Но меня уговаривать не стоило. Ради Евы я мог съесть любую просрочку. Я уже чувствовал, что по уши влюбился, хотя она и была на четыре года старше и дала понять, что я для нее маленький. Все это не имело никакого значения. Я всегда был упрямым, с самого рождения. И решил, что буду добиваться ее во что бы то ни стало.
Глава 3
Весь вечер до ужина я слушал Криса Айзека и мучился, но не от его душестрадательной музыки, а из-за того, что протупил и не взял у Евы номер телефона. А мне так хотелось написать ей или позвонить, чтобы просто услышать голос!
Вместо этого пришлось разговаривать с Инной, моей однокурсницей, с которой прошлой весной мы недолгое время встречались.
– Почему ты не приехал получать зачет? – Тон Инны всегда звучал требовательно.
– Не получилось.
– Трудно было написать? – В упреке слышалось скорее беспокойство, чем претензия, но меня это не волновало.
Наши отношения давно зашли в тупик, и я не раз говорил ей об этом, но Инна отказывалась верить. Типа ее внимания добивались все парни, как посмел пренебречь им я?
– Извини. Форс-мажор.
– Надеюсь, без последствий?
– Все в порядке.
– И где ты сейчас?
– Дома.
– Ладно, – после небольшой паузы произнесла она, – будешь должен. Я уговорила препода поставить тебе зачет.
– Спасибо! – Это была отличная новость. – Уже начинаю копить.
– Что копить?
– Как что? Деньги, конечно, чтобы погасить долг.
– Глупый ты, Чёртов.
– Какой есть.
– Завтра придешь?
– Надеюсь.
– Тогда до завтра.
– Пока!
Вечером за ужином отец развлекал нас историями о том, что у них на работе завелся Санта-хакер, рассылавший сотрудникам офиса внутренние письма от имени гендиректора компании, и, угрожая увольнением, требовал выполнять забавные вещи: прийти на работу в нелепой одежде, подарить коллеге подарок, сделать откровенное признание и всякое другое, обыгрываемое как «предновогодние чудеса». И, прежде чем эта шутка вскрылась, несколько человек попались на удочку.
Мама громко хохотала, Митя фантазировал, как было бы здорово разыграть вот так одноклассников, и переживал за судьбу хакера, на которого настоящий гендиректор написал заявление в полицию и которого теперь искали как преступника.
Я же совершенно не мог сосредоточиться на разговоре, перескакивая с одного эпизода сегодняшнего дня на другой.

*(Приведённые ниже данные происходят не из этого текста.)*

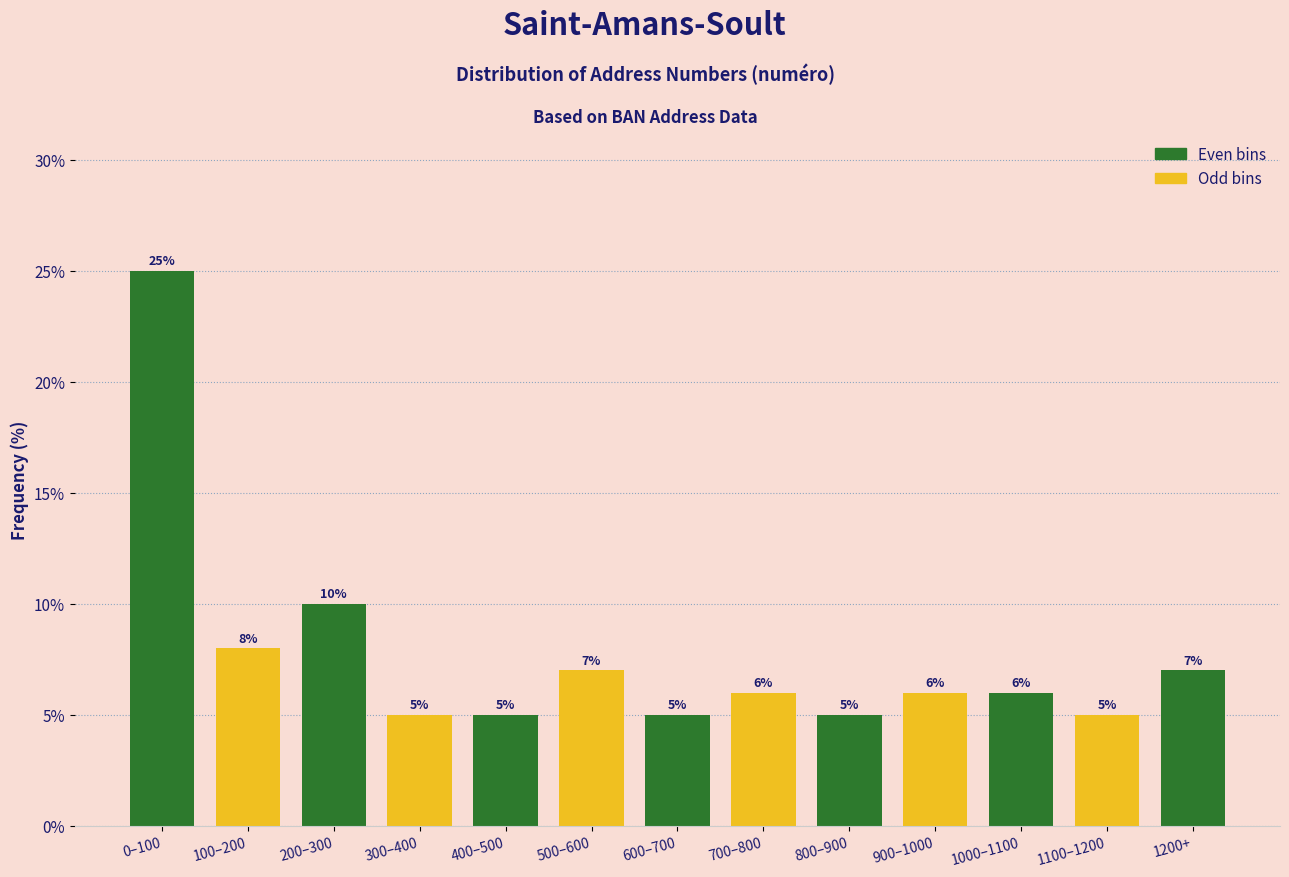

Reading left to right, what are all the values shown in this chart?

0–100=25.0	100–200=8.0	200–300=10.0	300–400=5.0	400–500=5.0	500–600=7.0	600–700=5.0	700–800=6.0	800–900=5.0	900–1000=6.0	1000–1100=6.0	1100–1200=5.0	1200+=7.0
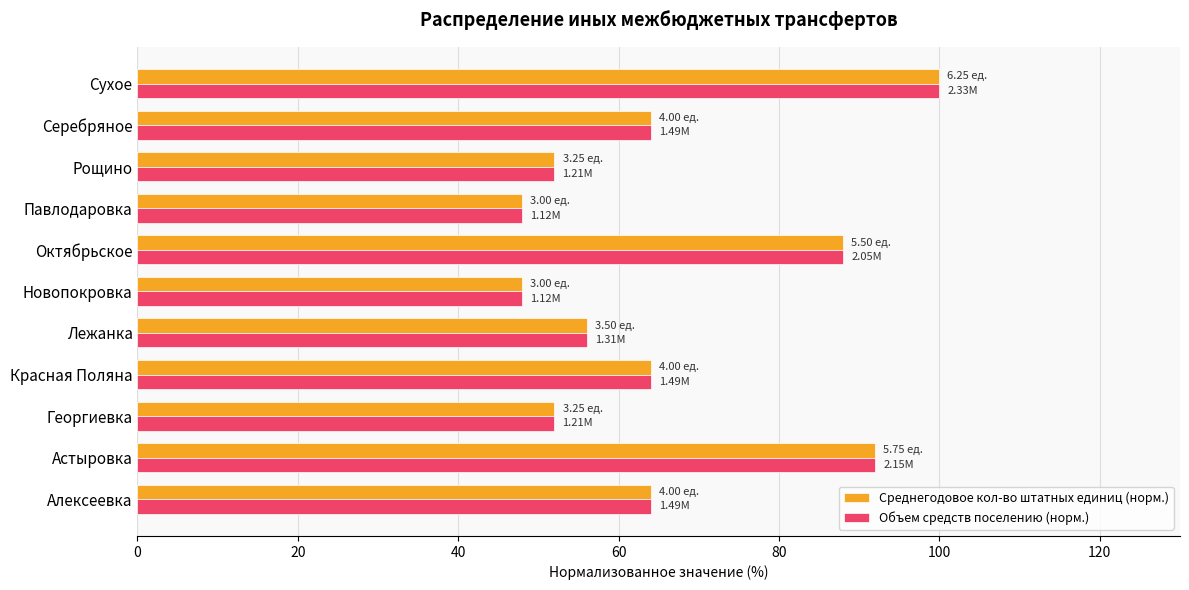

At how many categories does at least one series exceed 54?

7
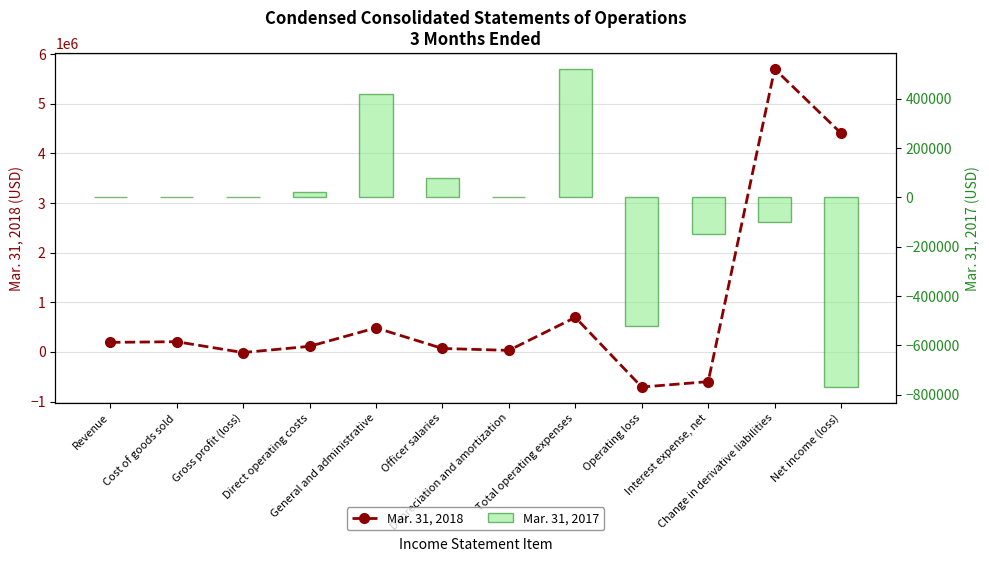

What are all the series names shown in the legend?

Mar. 31, 2018, Mar. 31, 2017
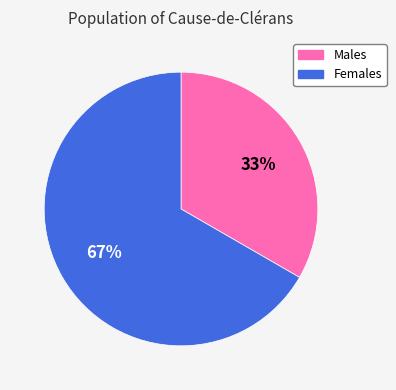

Is there any slice that represents more than half of the pie?

Yes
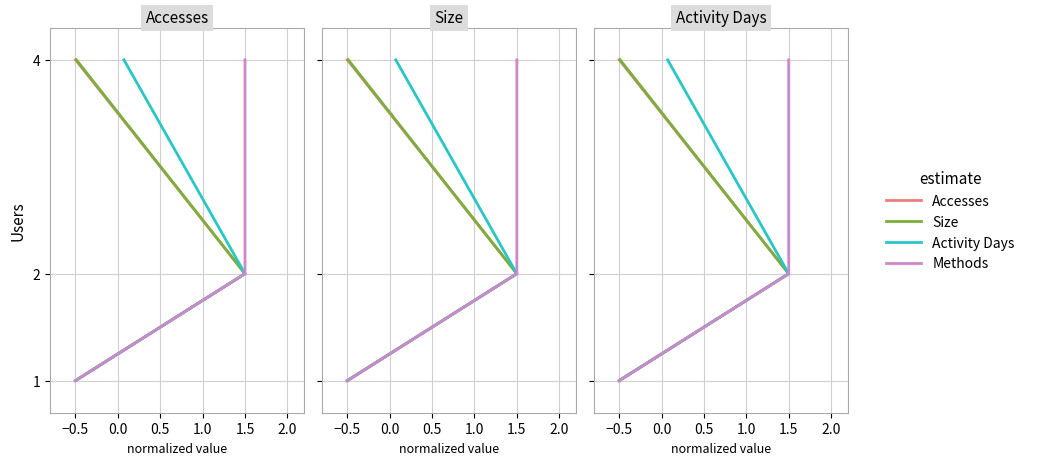

Is it true that Activity Days equals 1 at −0.5?

False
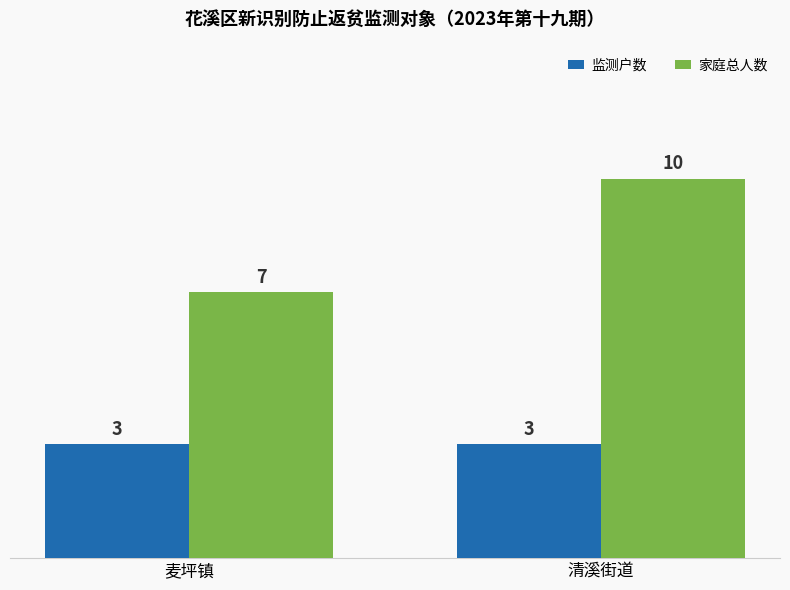

Are the bars horizontal?

No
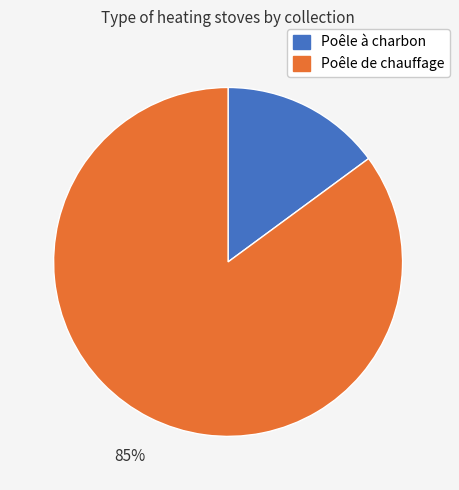

To the nearest percent, what percentage of the pie is Poêle à charbon?

15%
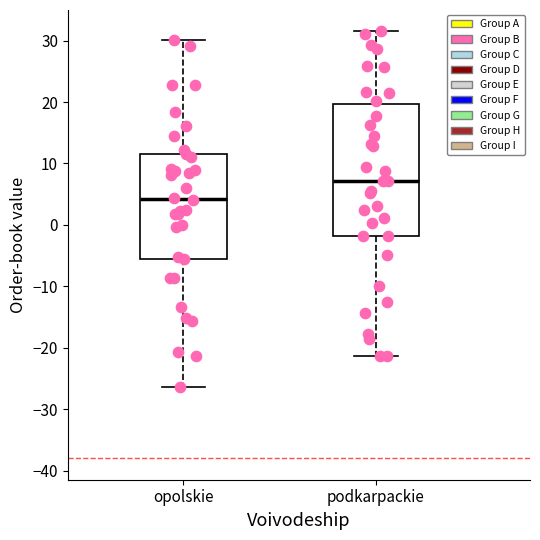

Where does the upper whisker of the box for opolskie end on the y-axis? The values are not printed on the chart, so give them approximately, as read against the axis.

30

Вспоминал, как Ева радовалась снятому со стены ковру и как я боролся с ним, скручивая, а через пять минут ковер раскрутился, свалился на штору и оборвал на ней несколько петель. Как я держал Еву на руках, пока она снимала эту шторину, после чего она решила, что я хожу качаться в зал. Как мы смеялись над найденными в письменном столе журналами «Колхозница» и перебирали коллекцию металлических значков времен СССР с олимпийскими мишками и профилями Ленина.
– Эй, ку-ку. – Мама пощелкала у меня перед носом пальцами. – Третий раз спрашиваю, есть будешь?
– Что? – Я рассеянно вскинулся.
– Чего это ты сегодня такой задумчивый? – участливо поинтересовался отец.